Alabama led the SEC in scoring defense in league play this year at 19.5 points allowed per game. It would’ve been a miraculous achievement for Florida to do what it did last year with 15.5 points per game allowed or equal the best of the defenses Charlie Strong ran for Meyer (13.3 per game in conference play in ’08). Pronouncing this year’s defense as not up to the Standard based on not adjusting for the season’s particulars is simple-minded.

However, allowing a touchdown less per game, while not coming close to nominally equalling the best that recent Florida teams have achieved, would’ve put UF in nearly a dead-heat with Texas A&M for third in SEC play. It’s still not the first or second place in conference play that a half-dozen UF teams have reached since ’07, but we wouldn’t be having this discussion if they’d gotten there. The Gator Standard wouldn’t feel so far off.

So that’s the best I could do.

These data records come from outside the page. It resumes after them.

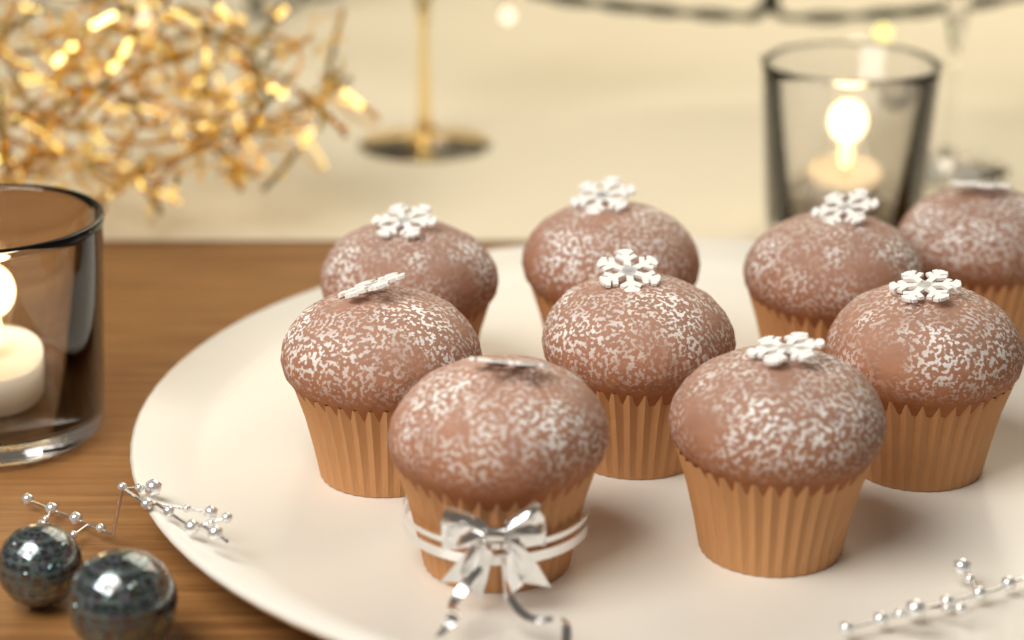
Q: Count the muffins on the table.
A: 9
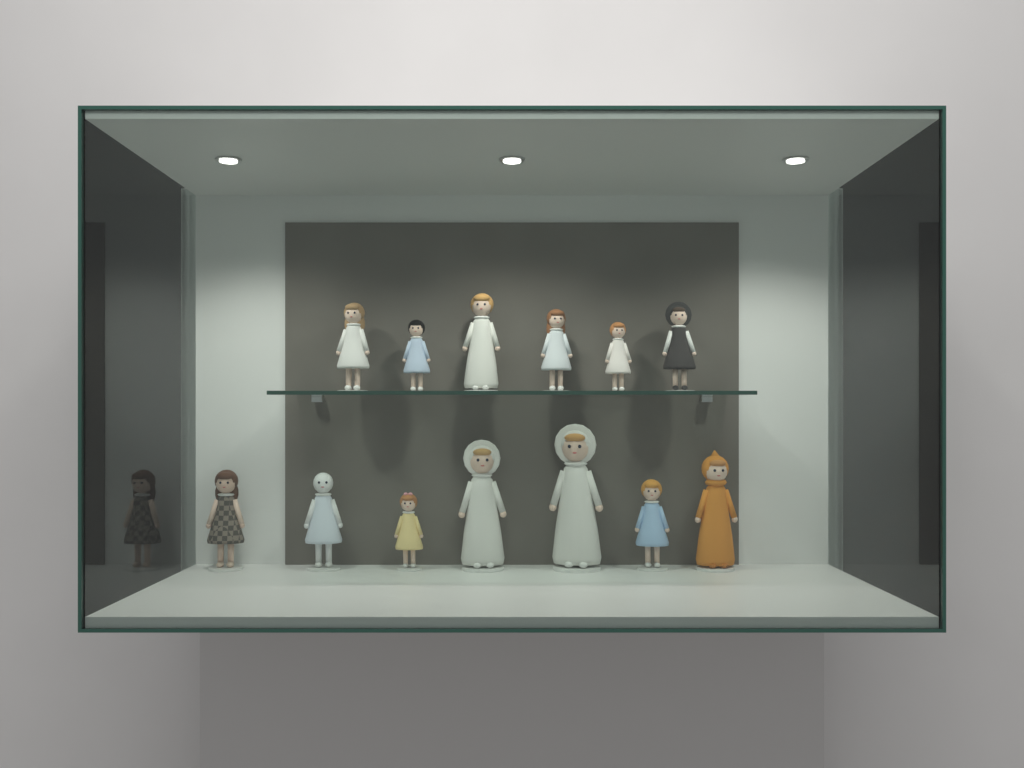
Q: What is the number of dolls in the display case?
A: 13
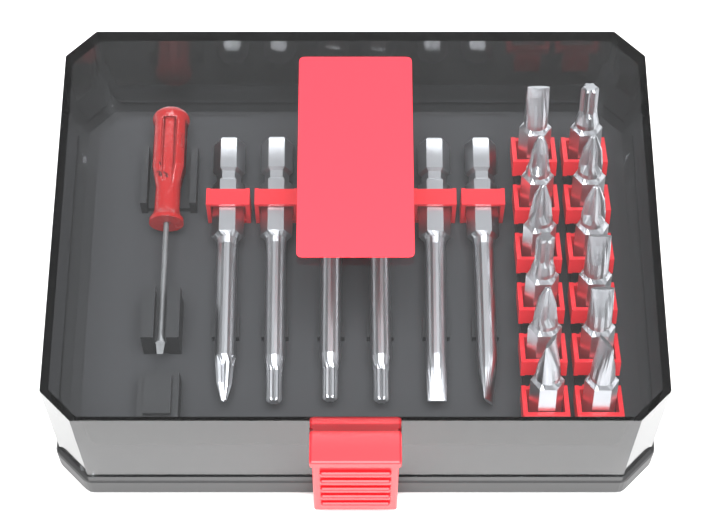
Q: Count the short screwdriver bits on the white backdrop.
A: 12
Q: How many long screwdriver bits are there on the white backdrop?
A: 6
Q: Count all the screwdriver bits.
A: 18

If you do the accounting correctly, hand out a bunch of benefits of the doubt, and ignore issues I didn’t even address here like third down conversion rate allowed in losses, you maybe (or maybe not) can squint and see a reason for bringing Grantham back for another year. But it’ll be a year squarely on the hot seat where every move he makes will be scrutinized, because if The Gator Standard is going to be anything more than an empty slogan, it has to be.

David Wunderlich
David Wunderlich is a born-and-raised Gator and a proud Florida alum. He has been writing about Florida and SEC football since 2006. He currently lives in Naples Italy, at least until the Navy stations his wife elsewhere. You can follow him on Twitter @Year2

2 COMMENTS

  1. I am surprised nobody is talking about Hevesy. Three years of an offensive line that can’t create a decent running game, few if any really high level OL line recruits. I know he and Mullen have been together forever, but Hevesy seems to have proven he can’t develop what should be the Gator standard.

  2. The factor that bothered me the most was that the Gators simply seemed to be out of position so often.
    Admittedly, a large part of that was in the defensive backfield, but not all. For instance, they rarely seemed to be able to set the edge.

    Like everyone else, when the Gators had a team “third and long” I got very nervous, and it wasn’t just Grantham’s reputation. They got burned badly so often. They were probably a little better off when it was “3rd and short” and the other team tried to muscle for the yards–although they got “out muscled” often enough.

    I know that lack of spring practice hurt the defense, just as it hurt every defense; but by about the 8th game of the season, one would think that would no longer be a factor.
    I had the sense that Grantham’s defenses might just be too cute and complicated for the people who had to execute it.

    WRT to Strnmdga’s comment; agree wholeheartedly. How could it be so bad?
    I don’t think anyone–at least no one in the media–actually gave Kyle Trask all of he the credit he deserved. To achieve the success that he did with no running game to protect him was nothing short of miraculous.